Throughout the duration of the down time between minicamp and training camp, I spent a lot of time examining some of the changes that the Pittsburgh Steelers have undergone or have continued to undergo over the course of this offseason.
In some cases, it’s a particular player being asked to take on a new task, which is just the case with third-year player Will Johnson.
Johnson, a former undrafted free agent who failed to draw any interest during his first year out of college, spent his first two years with the Steelers playing nearly exclusively out of the backfield as a fullback.

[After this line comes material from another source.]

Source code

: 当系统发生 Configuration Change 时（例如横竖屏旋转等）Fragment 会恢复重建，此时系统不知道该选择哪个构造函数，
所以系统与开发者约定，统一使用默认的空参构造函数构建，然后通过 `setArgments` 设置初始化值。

Because of the increased use of the up-tempo passing game in conjunction with the no huddle, however, it became difficult for offensive coordinator Todd Haley to adjust on the fly to find ways to get the soft-handed fullback onto the field for more action. After a surprisingly productive rookie season, his stats plummeted last year.
With an eye toward changing that, the Steelers have had Johnson working with the tight ends this offseason, as well as having him attend the tight end meeting rooms, in order to get more accustomed to the position so that the offense can more easily run the no huddle with him on the field.

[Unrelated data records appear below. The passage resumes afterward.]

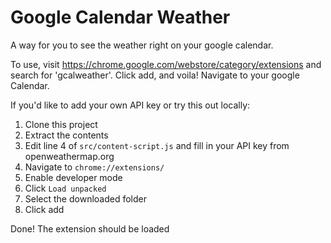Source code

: # Google Calendar Weather

A way for you to see the weather right on your google calendar.

To use, visit https://chrome.google.com/webstore/category/extensions and search for 'gcalweather'. Click add, and voila! Navigate to your google Calendar.

If you'd like to add your own API key or try this out locally:

1. Clone this project
1. Extract the contents
1. Edit line 4 of `src/content-script.js` and fill in your API key from openweathermap.org
1. Navigate to `chrome://extensions/`
1. Enable developer mode
1. Click `Load unpacked`
1. Select the downloaded folder
1. Click add

Done! The extension should be loaded
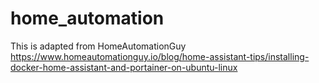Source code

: # home_automation
This is adapted from HomeAutomationGuy <https://www.homeautomationguy.io/blog/home-assistant-tips/installing-docker-home-assistant-and-portainer-on-ubuntu-linux>
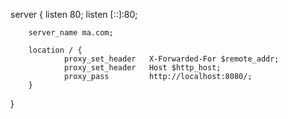 server {
        listen 80;
        listen [::]:80;

        server_name ma.com;

        location / {
                proxy_set_header   X-Forwarded-For $remote_addr;
                proxy_set_header   Host $http_host;
                proxy_pass         http://localhost:8080/;
        }
}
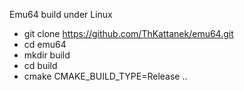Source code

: Emu64 build under Linux

- git clone https://github.com/ThKattanek/emu64.git
- cd emu64
- mkdir build
- cd build
- cmake CMAKE_BUILD_TYPE=Release ..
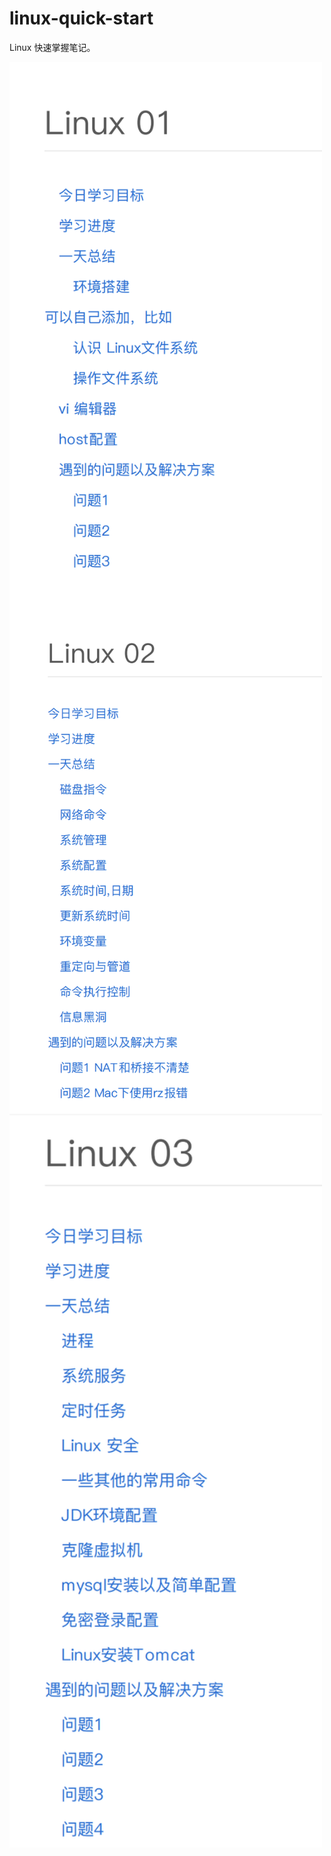 # linux-quick-start
Linux 快速掌握笔记。

<img src="https://github.com/aikuyun/linux-quick-start/blob/master/linux01.png " width="500" hegiht="1000" align=center />

<img src="https://github.com/aikuyun/linux-quick-start/blob/master/linux02.png " width="500" hegiht="1000" align=center />

<img src="https://github.com/aikuyun/linux-quick-start/blob/master/linux03.png " width="500" hegiht="1000" align=center />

Of course, playing tight end, or a tight end-like role, isn’t completely foreign to him. He contributed some in that capacity during his college days, but he also did the occasional in-line blocking last year with the Steelers.
For example, if you look back at Le’Veon Bell’s first career touchdown, Johnson is lined up in-line between David Johnson and a motioning Heath Miller on the right sideline, helping to create the alley for the rookie back.
Still, tight end has never been his focus during his career before now, and he is taking the time to learn the nuances of the position now to get ready for the regular season. And he knows he’s got a lot to learn:
It’s all about learning the new position and working at tight end, mastering the technique and picking up the little things, the details of that position. For me the biggest thing in camp will be learning that position.
I got a good jump on it in OTAs and learning the playbook. It will be good to get the pads on and block from that position. I haven’t done much of it. We’ll see how it goes, I am excited.
Johnson will still be the team’s fullback, as evidenced by Alex Kozora’s observations from the first day of training camp, and his role as a blocker there has helped him get accustomed to the blocking assignments of a tight end.
It’s the size of those he has to block, and the tight end routes, he says, that will take the most getting used to: “It’s more learning the routes and blocking bigger guys if it gets to that point. Once you learn the playbook and feel comfortable you can play fast. That is what I want to work on in camp”.